**AUFGABE 1:**
Aktualisiere die Auflistung von der Zeile mit „## Contribution“ bis einschließlich zu ihrer letzten Zeile und gib diese Zeilen erneut aus, wobei „website“ durch „homepage“ ersetzt wird und alles andere unverändert bleibt.

**TEXTAUSSCHNITT:**
Von Schwellen und Spiegeln
Michele Melillo: not titled (Affenkopf), Ölkreide und Graphit auf Papier, 21 x 29,7 cm, 2012.
Gegensätze und Kontraste, Dinge, die gegeneinander und somit auch zusammengestellt etwas
erzeugen, das über das hinaus geht, was ihre einzelnen Teile darstellen, sind ein uraltes Thema
nicht nur der bildenden Kunst. So lässt sich auch aus den Werken Michele Melillos eine Art reflexive
Dialektik lesen, und zwar die des künstlerischen Subjektes. Denn indem sich dort zeichnerische
Motive des Barock mit geradezu fauvistischen Farborgien ein Stelldichein geben, stellen sie zum
einen die Frage nach dem künstlerischen Ausdruck ihres Erzeugers (seiner Identität gar) und
spiegeln zugleich den grundsätzlichen kulturtheoretischen Diskurs der Selbstreflektivität des
Künstlers wider.

**AUFGELISTETE EINTRÄGE:**
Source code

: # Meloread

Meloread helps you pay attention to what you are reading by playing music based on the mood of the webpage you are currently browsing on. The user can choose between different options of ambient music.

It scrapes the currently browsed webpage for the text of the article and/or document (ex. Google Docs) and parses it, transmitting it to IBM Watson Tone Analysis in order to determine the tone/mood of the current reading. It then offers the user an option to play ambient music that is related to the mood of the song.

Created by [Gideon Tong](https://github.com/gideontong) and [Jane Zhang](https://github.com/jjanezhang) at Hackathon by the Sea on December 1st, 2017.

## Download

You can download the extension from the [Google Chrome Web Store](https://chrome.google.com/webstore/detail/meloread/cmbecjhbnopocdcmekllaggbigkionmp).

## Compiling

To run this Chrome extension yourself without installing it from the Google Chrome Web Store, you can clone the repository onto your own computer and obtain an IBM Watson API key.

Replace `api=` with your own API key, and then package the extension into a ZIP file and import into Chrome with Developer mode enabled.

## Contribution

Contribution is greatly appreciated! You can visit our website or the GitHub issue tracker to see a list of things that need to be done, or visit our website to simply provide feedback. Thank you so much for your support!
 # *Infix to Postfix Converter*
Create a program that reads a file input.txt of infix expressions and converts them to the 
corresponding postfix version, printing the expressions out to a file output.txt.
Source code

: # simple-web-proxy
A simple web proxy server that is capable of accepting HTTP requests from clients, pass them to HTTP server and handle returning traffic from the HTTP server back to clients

**AUFGABE 2:**
Fasse den Absatz des Textausschnitts, der mit „Gegensätze und Kontraste“ beginnt, kürzer zusammen und behalte dabei seine wesentlichen Aussagen bei.

**ERGEBNIS 1:**
## Contribution

Contribution is greatly appreciated! You can visit our homepage or the GitHub issue tracker to see a list of things that need to be done, or visit our homepage to simply provide feedback. Thank you so much for your support!
 # *Infix to Postfix Converter*
Create a program that reads a file input.txt of infix expressions and converts them to the 
corresponding postfix version, printing the expressions out to a file output.txt.
Source code

: # simple-web-proxy
A simple web proxy server that is capable of accepting HTTP requests from clients, pass them to HTTP server and handle returning traffic from the HTTP server back to clients

**ERGEBNIS 2:**
Gegensätze und Kontraste, deren Zusammenstellung mehr erzeugt als ihre einzelnen Teile, sind ein uraltes Thema, und zwar nicht nur der bildenden Kunst. In den Werken Michele Melillos lässt sich eine reflexive Dialektik des künstlerischen Subjektes lesen, denn dort treffen zeichnerische Motive des Barock auf geradezu fauvistische Farborgien. So fragen die Werke nach dem künstlerischen Ausdruck, ja nach der Identität ihres Erzeugers. Zugleich spiegeln sie den kulturtheoretischen Diskurs der Selbstreflektivität des Künstlers wider.